The terms “warehouse” and “distribution center” are often used interchangeably—even by industry professionals. Does that mean that these two terms are without difference? No, not really. There is, however, a lot of overlap. It might make more sense to refer to what most businesses use as a distribution warehouse.
Chances are you’re looking for a service that does it all. A warehouse, as you know, is a place where inventory or other items are stored until they need to be sent to their next destination. This could be a showroom, a retail store, a supplier, or the facility where the items will be used.
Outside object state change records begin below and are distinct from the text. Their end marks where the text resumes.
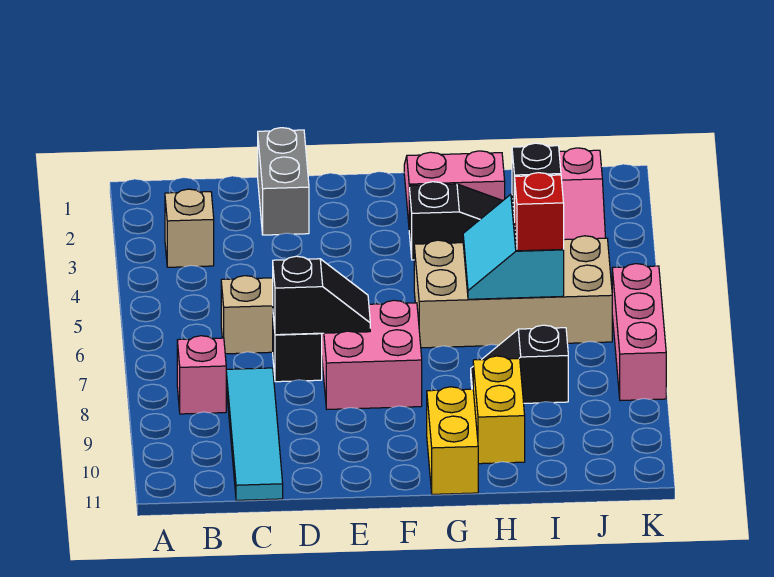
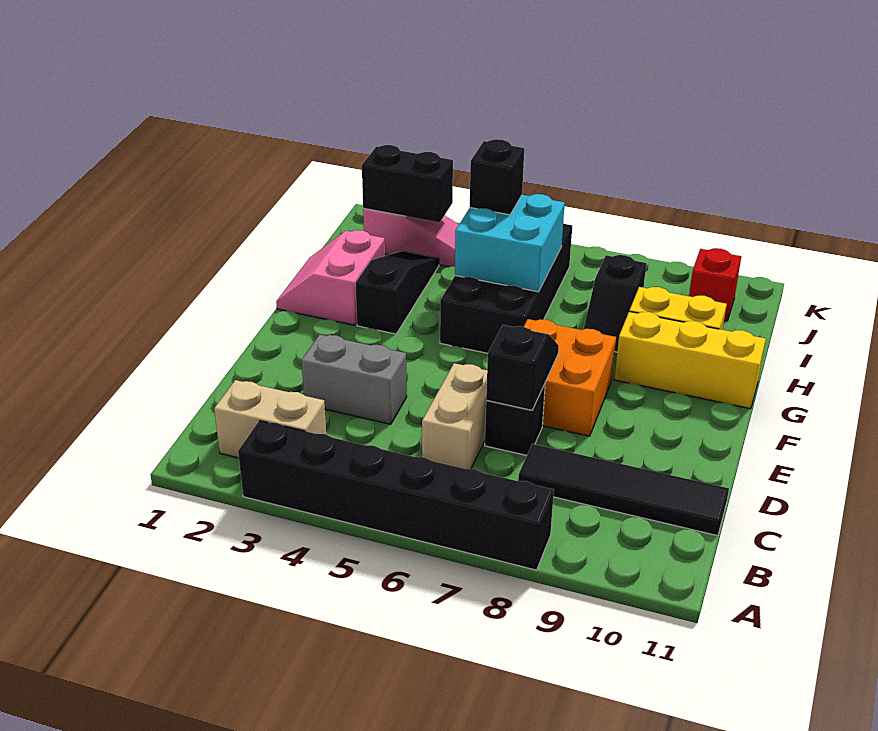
none -> black brick A3:A8 level 1
tan brick B3 level 1 -> tan brick B2:B3 level 1
pink brick B8 level 1 -> none
cyan tile C8:C11 level 1 -> black tile C8:C11 level 1
grey brick D1:D2 level 1 -> grey brick D3:D4 level 1
pink brick E7:F8 level 1 -> orange brick E7:F8 level 1
tan brick G5:J6 level 1 -> black brick G5:J6 level 1
yellow brick G10:G11 level 1 -> yellow brick G9:G11 level 1
cyan slope H5:I6 level 2 top I -> cyan brick H5:I6 level 2
red brick I6 level 3 -> red brick J10 level 1
none -> black brick J2:J3 level 2
pink brick K6:K8 level 1 -> none

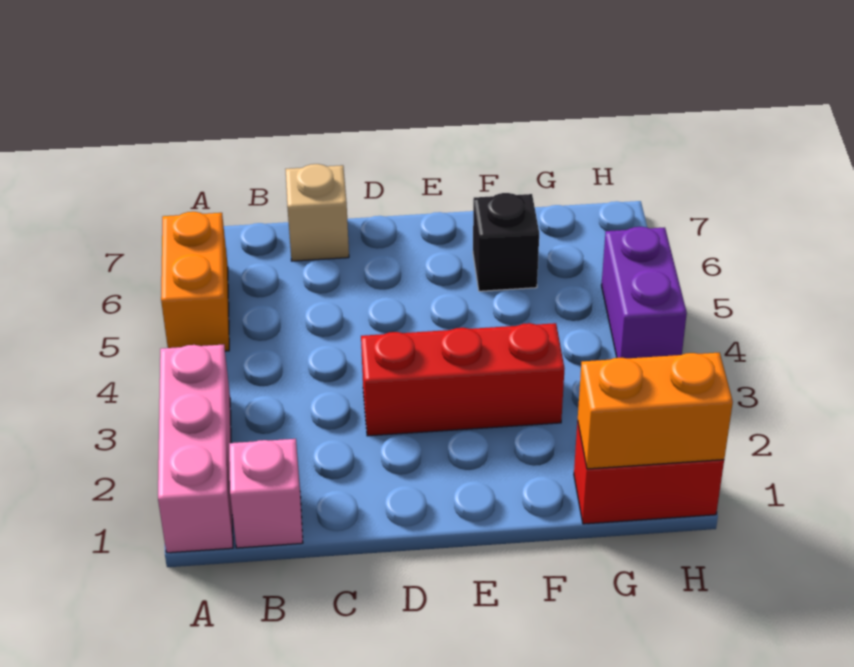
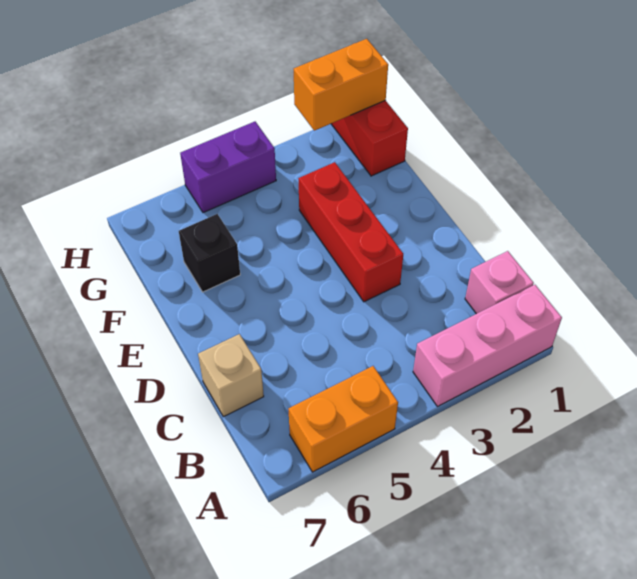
orange brick G1:H1 level 2 -> orange brick H1:H2 level 2

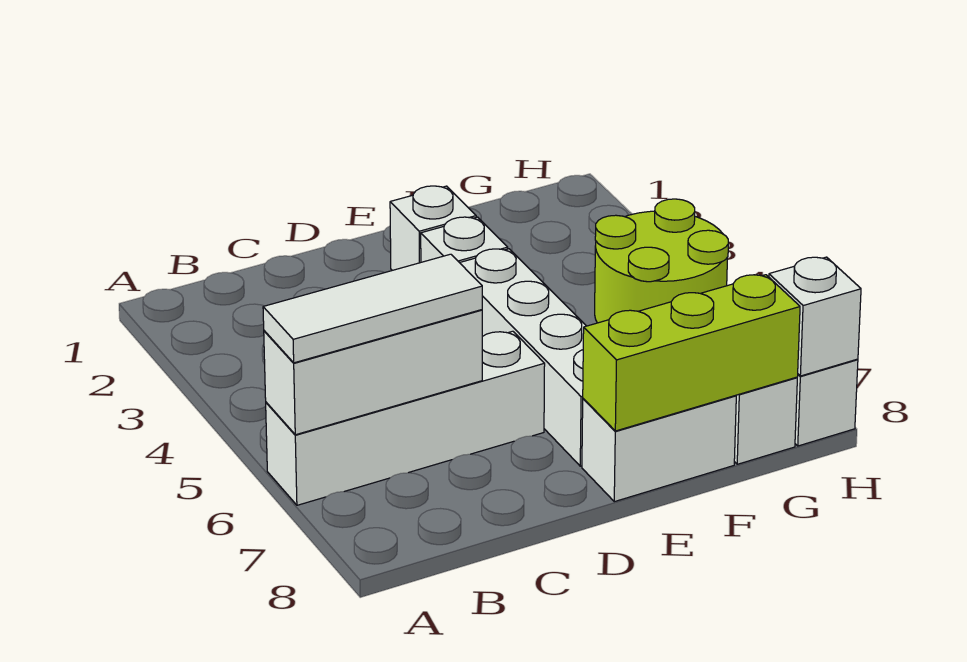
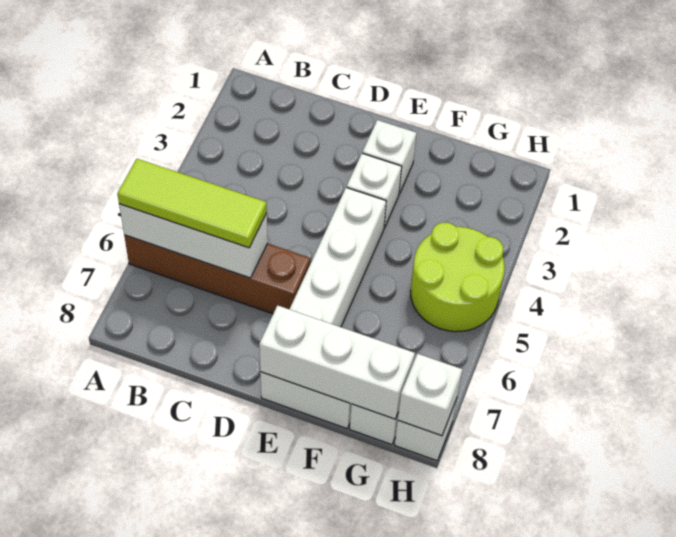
white brick A6:D6 level 1 -> brown brick A6:D6 level 1
white tile A6:C6 level 3 -> lime tile A6:C6 level 3
lime brick E8:G8 level 2 -> white brick E8:G8 level 2

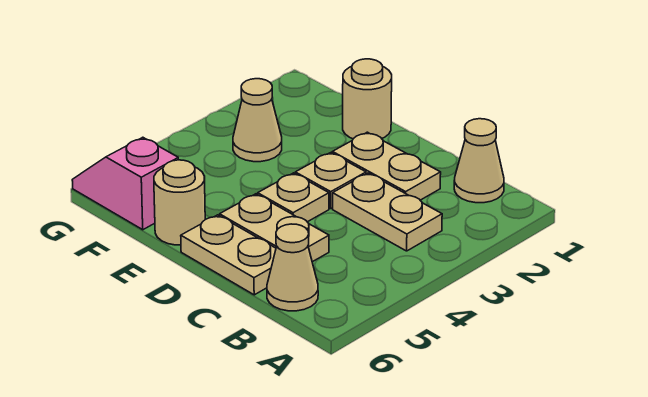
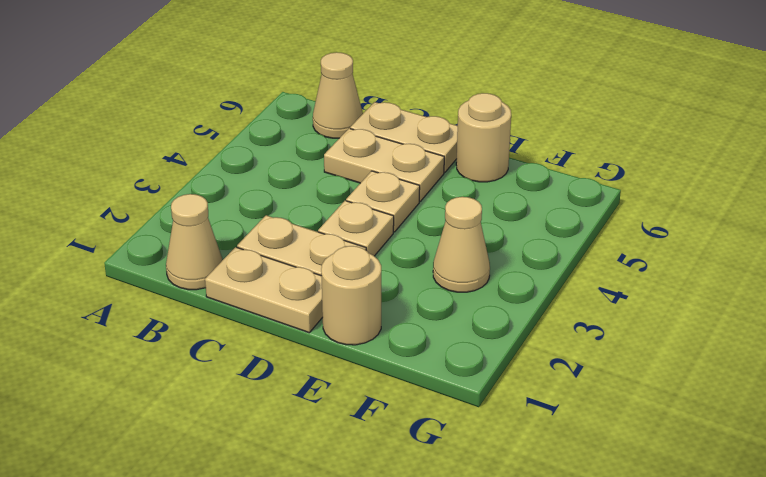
tan plate B3:C3 level 1 -> tan plate C1:D1 level 1
pink slope F6:G6 level 1 top F -> none

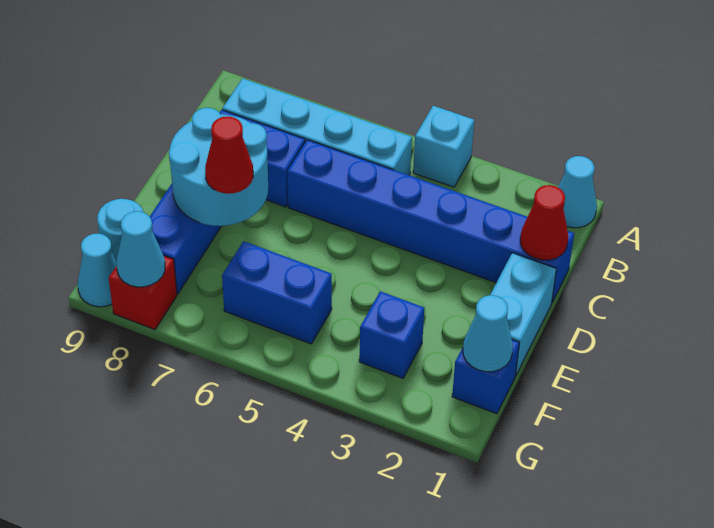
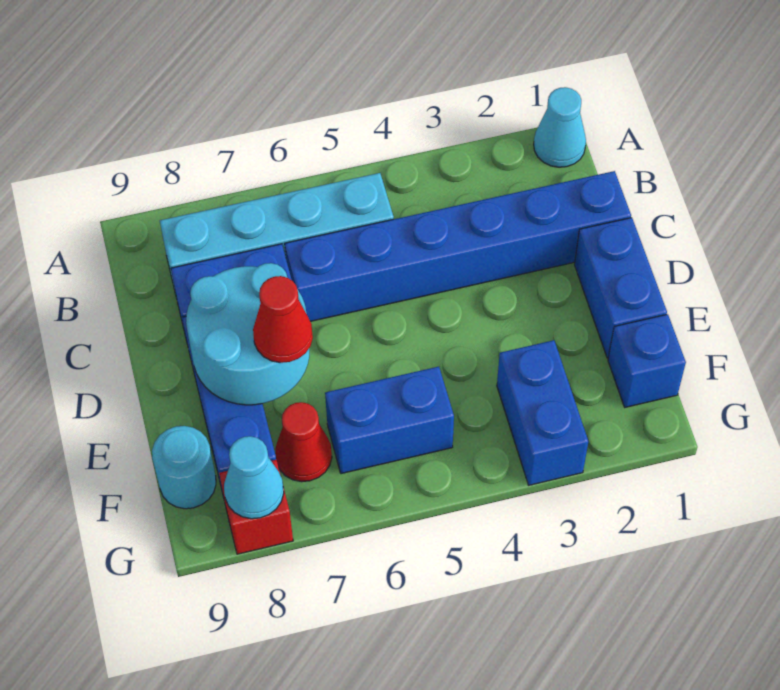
cyan brick A4 level 1 -> none
red cone C1 level 2 -> red cone F7 level 1
cyan brick D1:E1 level 1 -> blue brick D1:E1 level 1
cyan cone F1 level 2 -> none
blue brick F3 level 1 -> blue brick F3:G3 level 1
cyan cone G9 level 1 -> none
Generally speaking, warehouses deal with retailers or wholesalers, but do not serve the public.
A distribution center does everything a warehouse does—and much more. Distribution may involve separating or assembling items, packing and shipping them, or breaking up bulk shipments into smaller shipments for multiple locations. In fact, a company with a distribution warehouse may handle some shipments without any warehousing at all. That’s because cross-docking or transloading can save money, staff, and time while getting inventory to its destination even faster. A distribution warehouse may serve the public as well as businesses, retailers, or wholesalers.
If you’re planning to contract a distribution warehouse to help with logistics, here are a few features you should seek:
- Flexibility. Ensure that you’re only charged for the space and services you’ll actually use. Cross-docking services can save you big on warehousing costs.
- Coverage. You don’t want to be on the very outskirts of the delivery area of the company you hire. Get a good idea of their areas of coverage before you sign.
- Services. Look carefully at each aspect of service so you know you’ll be saving money while still providing excellent service to your customers.
- Reviews. It’s true that in some cases, clients are more likely to leave negative reviews than positive. But reading reviews of any distribution warehouse you’re considering is a vital step. Many sites also let you ask follow-up questions.